Description of the task: Retype the entries below without any change.
----- Data for analysis -----
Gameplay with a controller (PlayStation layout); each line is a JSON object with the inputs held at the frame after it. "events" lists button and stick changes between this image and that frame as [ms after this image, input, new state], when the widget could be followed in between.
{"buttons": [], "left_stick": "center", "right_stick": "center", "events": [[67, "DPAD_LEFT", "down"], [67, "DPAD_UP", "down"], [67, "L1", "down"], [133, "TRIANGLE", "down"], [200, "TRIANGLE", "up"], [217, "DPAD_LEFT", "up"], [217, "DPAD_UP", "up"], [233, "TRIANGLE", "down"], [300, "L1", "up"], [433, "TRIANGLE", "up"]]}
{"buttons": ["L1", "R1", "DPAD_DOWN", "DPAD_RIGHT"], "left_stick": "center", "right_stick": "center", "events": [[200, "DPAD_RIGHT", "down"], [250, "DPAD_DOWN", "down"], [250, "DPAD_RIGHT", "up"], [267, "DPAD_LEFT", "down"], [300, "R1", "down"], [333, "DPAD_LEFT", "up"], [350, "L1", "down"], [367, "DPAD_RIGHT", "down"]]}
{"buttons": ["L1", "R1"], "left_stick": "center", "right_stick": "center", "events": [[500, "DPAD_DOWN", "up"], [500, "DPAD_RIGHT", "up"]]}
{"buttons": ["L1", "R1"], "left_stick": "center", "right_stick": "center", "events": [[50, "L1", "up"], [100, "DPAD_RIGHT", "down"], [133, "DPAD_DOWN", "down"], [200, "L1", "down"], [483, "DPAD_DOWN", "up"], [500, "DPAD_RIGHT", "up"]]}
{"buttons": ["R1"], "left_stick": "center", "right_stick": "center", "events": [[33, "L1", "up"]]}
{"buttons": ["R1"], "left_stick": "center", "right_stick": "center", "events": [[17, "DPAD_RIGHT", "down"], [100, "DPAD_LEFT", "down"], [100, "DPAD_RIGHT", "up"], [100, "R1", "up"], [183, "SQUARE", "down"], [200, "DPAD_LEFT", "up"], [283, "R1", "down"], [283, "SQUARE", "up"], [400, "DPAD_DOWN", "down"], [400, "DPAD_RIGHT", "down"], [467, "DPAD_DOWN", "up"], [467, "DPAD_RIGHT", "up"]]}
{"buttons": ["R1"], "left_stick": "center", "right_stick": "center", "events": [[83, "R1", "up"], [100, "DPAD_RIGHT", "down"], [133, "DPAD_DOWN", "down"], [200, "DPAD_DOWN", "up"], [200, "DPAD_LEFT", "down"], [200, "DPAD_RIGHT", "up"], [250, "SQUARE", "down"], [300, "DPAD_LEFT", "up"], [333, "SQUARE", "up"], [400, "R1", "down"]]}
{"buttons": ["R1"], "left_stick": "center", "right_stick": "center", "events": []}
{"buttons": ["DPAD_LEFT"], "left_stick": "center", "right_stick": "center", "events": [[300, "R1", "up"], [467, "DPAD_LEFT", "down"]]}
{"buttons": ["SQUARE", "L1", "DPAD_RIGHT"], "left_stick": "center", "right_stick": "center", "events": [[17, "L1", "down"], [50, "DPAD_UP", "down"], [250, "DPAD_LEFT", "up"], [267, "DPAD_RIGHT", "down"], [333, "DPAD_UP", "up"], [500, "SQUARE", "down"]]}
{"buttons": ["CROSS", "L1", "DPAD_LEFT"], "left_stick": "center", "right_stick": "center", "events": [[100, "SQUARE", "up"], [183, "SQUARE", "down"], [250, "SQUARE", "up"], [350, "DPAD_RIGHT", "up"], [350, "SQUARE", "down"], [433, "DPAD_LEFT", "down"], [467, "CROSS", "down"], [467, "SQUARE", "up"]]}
-----
Answer to this exercise:
Gameplay with a controller (PlayStation layout); each line is a JSON object with the inputs held at the frame after it. "events" lists button and stick changes between this image and that frame as [ms after this image, input, new state], when the widget could be followed in between.
{"buttons": [], "left_stick": "center", "right_stick": "center", "events": [[67, "DPAD_LEFT", "down"], [67, "DPAD_UP", "down"], [67, "L1", "down"], [133, "TRIANGLE", "down"], [200, "TRIANGLE", "up"], [217, "DPAD_LEFT", "up"], [217, "DPAD_UP", "up"], [233, "TRIANGLE", "down"], [300, "L1", "up"], [433, "TRIANGLE", "up"]]}
{"buttons": ["L1", "R1", "DPAD_DOWN", "DPAD_RIGHT"], "left_stick": "center", "right_stick": "center", "events": [[200, "DPAD_RIGHT", "down"], [250, "DPAD_DOWN", "down"], [250, "DPAD_RIGHT", "up"], [267, "DPAD_LEFT", "down"], [300, "R1", "down"], [333, "DPAD_LEFT", "up"], [350, "L1", "down"], [367, "DPAD_RIGHT", "down"]]}
{"buttons": ["L1", "R1"], "left_stick": "center", "right_stick": "center", "events": [[500, "DPAD_DOWN", "up"], [500, "DPAD_RIGHT", "up"]]}
{"buttons": ["L1", "R1"], "left_stick": "center", "right_stick": "center", "events": [[50, "L1", "up"], [100, "DPAD_RIGHT", "down"], [133, "DPAD_DOWN", "down"], [200, "L1", "down"], [483, "DPAD_DOWN", "up"], [500, "DPAD_RIGHT", "up"]]}
{"buttons": ["R1"], "left_stick": "center", "right_stick": "center", "events": [[33, "L1", "up"]]}
{"buttons": ["R1"], "left_stick": "center", "right_stick": "center", "events": [[17, "DPAD_RIGHT", "down"], [100, "DPAD_LEFT", "down"], [100, "DPAD_RIGHT", "up"], [100, "R1", "up"], [183, "SQUARE", "down"], [200, "DPAD_LEFT", "up"], [283, "R1", "down"], [283, "SQUARE", "up"], [400, "DPAD_DOWN", "down"], [400, "DPAD_RIGHT", "down"], [467, "DPAD_DOWN", "up"], [467, "DPAD_RIGHT", "up"]]}
{"buttons": ["R1"], "left_stick": "center", "right_stick": "center", "events": [[83, "R1", "up"], [100, "DPAD_RIGHT", "down"], [133, "DPAD_DOWN", "down"], [200, "DPAD_DOWN", "up"], [200, "DPAD_LEFT", "down"], [200, "DPAD_RIGHT", "up"], [250, "SQUARE", "down"], [300, "DPAD_LEFT", "up"], [333, "SQUARE", "up"], [400, "R1", "down"]]}
{"buttons": ["R1"], "left_stick": "center", "right_stick": "center", "events": []}
{"buttons": ["DPAD_LEFT"], "left_stick": "center", "right_stick": "center", "events": [[300, "R1", "up"], [467, "DPAD_LEFT", "down"]]}
{"buttons": ["SQUARE", "L1", "DPAD_RIGHT"], "left_stick": "center", "right_stick": "center", "events": [[17, "L1", "down"], [50, "DPAD_UP", "down"], [250, "DPAD_LEFT", "up"], [267, "DPAD_RIGHT", "down"], [333, "DPAD_UP", "up"], [500, "SQUARE", "down"]]}
{"buttons": ["CROSS", "L1", "DPAD_LEFT"], "left_stick": "center", "right_stick": "center", "events": [[100, "SQUARE", "up"], [183, "SQUARE", "down"], [250, "SQUARE", "up"], [350, "DPAD_RIGHT", "up"], [350, "SQUARE", "down"], [433, "DPAD_LEFT", "down"], [467, "CROSS", "down"], [467, "SQUARE", "up"]]}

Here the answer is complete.